● **Problem**
Return every record below exactly as written.

● **Provided information**
----

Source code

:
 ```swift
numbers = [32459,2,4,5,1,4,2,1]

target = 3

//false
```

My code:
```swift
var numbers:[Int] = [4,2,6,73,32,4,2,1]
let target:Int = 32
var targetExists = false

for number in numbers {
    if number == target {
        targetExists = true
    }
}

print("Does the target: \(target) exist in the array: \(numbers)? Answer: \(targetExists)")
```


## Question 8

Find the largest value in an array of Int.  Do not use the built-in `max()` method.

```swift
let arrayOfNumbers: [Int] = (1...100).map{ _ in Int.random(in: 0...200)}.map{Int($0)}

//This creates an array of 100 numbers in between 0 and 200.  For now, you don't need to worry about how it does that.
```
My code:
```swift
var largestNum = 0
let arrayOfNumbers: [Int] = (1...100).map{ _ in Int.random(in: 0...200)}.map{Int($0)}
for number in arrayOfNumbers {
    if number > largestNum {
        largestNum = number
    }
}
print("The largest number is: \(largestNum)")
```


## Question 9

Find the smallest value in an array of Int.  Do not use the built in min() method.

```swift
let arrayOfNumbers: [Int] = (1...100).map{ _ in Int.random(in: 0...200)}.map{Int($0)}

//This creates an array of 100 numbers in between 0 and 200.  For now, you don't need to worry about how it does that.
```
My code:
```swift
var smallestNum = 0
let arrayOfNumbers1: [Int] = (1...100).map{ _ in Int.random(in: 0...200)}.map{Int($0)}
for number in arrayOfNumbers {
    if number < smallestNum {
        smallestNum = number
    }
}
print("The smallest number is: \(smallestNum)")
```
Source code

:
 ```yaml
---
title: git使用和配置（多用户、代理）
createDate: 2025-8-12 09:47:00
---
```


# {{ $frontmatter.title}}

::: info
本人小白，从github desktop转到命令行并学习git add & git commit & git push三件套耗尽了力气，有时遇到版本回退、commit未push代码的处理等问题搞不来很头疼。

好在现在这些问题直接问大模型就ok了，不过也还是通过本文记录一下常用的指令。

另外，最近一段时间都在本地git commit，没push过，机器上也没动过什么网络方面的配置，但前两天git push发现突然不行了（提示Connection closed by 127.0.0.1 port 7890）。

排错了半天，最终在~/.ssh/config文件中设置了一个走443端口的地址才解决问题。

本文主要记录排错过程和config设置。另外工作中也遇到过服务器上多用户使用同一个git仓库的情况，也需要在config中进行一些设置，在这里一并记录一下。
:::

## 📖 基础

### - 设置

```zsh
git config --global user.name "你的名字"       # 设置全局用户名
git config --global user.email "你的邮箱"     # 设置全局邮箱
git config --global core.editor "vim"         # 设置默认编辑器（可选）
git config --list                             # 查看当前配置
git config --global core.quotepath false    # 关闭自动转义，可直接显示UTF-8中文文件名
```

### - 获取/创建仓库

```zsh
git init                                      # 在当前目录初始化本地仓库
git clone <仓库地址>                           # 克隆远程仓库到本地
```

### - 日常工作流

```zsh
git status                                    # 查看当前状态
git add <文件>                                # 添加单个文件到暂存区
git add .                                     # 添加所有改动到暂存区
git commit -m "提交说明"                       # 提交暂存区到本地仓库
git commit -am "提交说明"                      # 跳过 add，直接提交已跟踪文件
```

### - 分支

----

● **Exercise output**
Source code

:
 ```swift
numbers = [32459,2,4,5,1,4,2,1]

target = 3

//false
```

My code:
```swift
var numbers:[Int] = [4,2,6,73,32,4,2,1]
let target:Int = 32
var targetExists = false

for number in numbers {
    if number == target {
        targetExists = true
    }
}

print("Does the target: \(target) exist in the array: \(numbers)? Answer: \(targetExists)")
```


## Question 8

Find the largest value in an array of Int.  Do not use the built-in `max()` method.

```swift
let arrayOfNumbers: [Int] = (1...100).map{ _ in Int.random(in: 0...200)}.map{Int($0)}

//This creates an array of 100 numbers in between 0 and 200.  For now, you don't need to worry about how it does that.
```
My code:
```swift
var largestNum = 0
let arrayOfNumbers: [Int] = (1...100).map{ _ in Int.random(in: 0...200)}.map{Int($0)}
for number in arrayOfNumbers {
    if number > largestNum {
        largestNum = number
    }
}
print("The largest number is: \(largestNum)")
```


## Question 9

Find the smallest value in an array of Int.  Do not use the built in min() method.

```swift
let arrayOfNumbers: [Int] = (1...100).map{ _ in Int.random(in: 0...200)}.map{Int($0)}

//This creates an array of 100 numbers in between 0 and 200.  For now, you don't need to worry about how it does that.
```
My code:
```swift
var smallestNum = 0
let arrayOfNumbers1: [Int] = (1...100).map{ _ in Int.random(in: 0...200)}.map{Int($0)}
for number in arrayOfNumbers {
    if number < smallestNum {
        smallestNum = number
    }
}
print("The smallest number is: \(smallestNum)")
```
Source code

:
 ```yaml
---
title: git使用和配置（多用户、代理）
createDate: 2025-8-12 09:47:00
---
```


# {{ $frontmatter.title}}

::: info
本人小白，从github desktop转到命令行并学习git add & git commit & git push三件套耗尽了力气，有时遇到版本回退、commit未push代码的处理等问题搞不来很头疼。

好在现在这些问题直接问大模型就ok了，不过也还是通过本文记录一下常用的指令。

另外，最近一段时间都在本地git commit，没push过，机器上也没动过什么网络方面的配置，但前两天git push发现突然不行了（提示Connection closed by 127.0.0.1 port 7890）。

排错了半天，最终在~/.ssh/config文件中设置了一个走443端口的地址才解决问题。

本文主要记录排错过程和config设置。另外工作中也遇到过服务器上多用户使用同一个git仓库的情况，也需要在config中进行一些设置，在这里一并记录一下。
:::

## 📖 基础

### - 设置

```zsh
git config --global user.name "你的名字"       # 设置全局用户名
git config --global user.email "你的邮箱"     # 设置全局邮箱
git config --global core.editor "vim"         # 设置默认编辑器（可选）
git config --list                             # 查看当前配置
git config --global core.quotepath false    # 关闭自动转义，可直接显示UTF-8中文文件名
```

### - 获取/创建仓库

```zsh
git init                                      # 在当前目录初始化本地仓库
git clone <仓库地址>                           # 克隆远程仓库到本地
```

### - 日常工作流

```zsh
git status                                    # 查看当前状态
git add <文件>                                # 添加单个文件到暂存区
git add .                                     # 添加所有改动到暂存区
git commit -m "提交说明"                       # 提交暂存区到本地仓库
git commit -am "提交说明"                      # 跳过 add，直接提交已跟踪文件
```

### - 分支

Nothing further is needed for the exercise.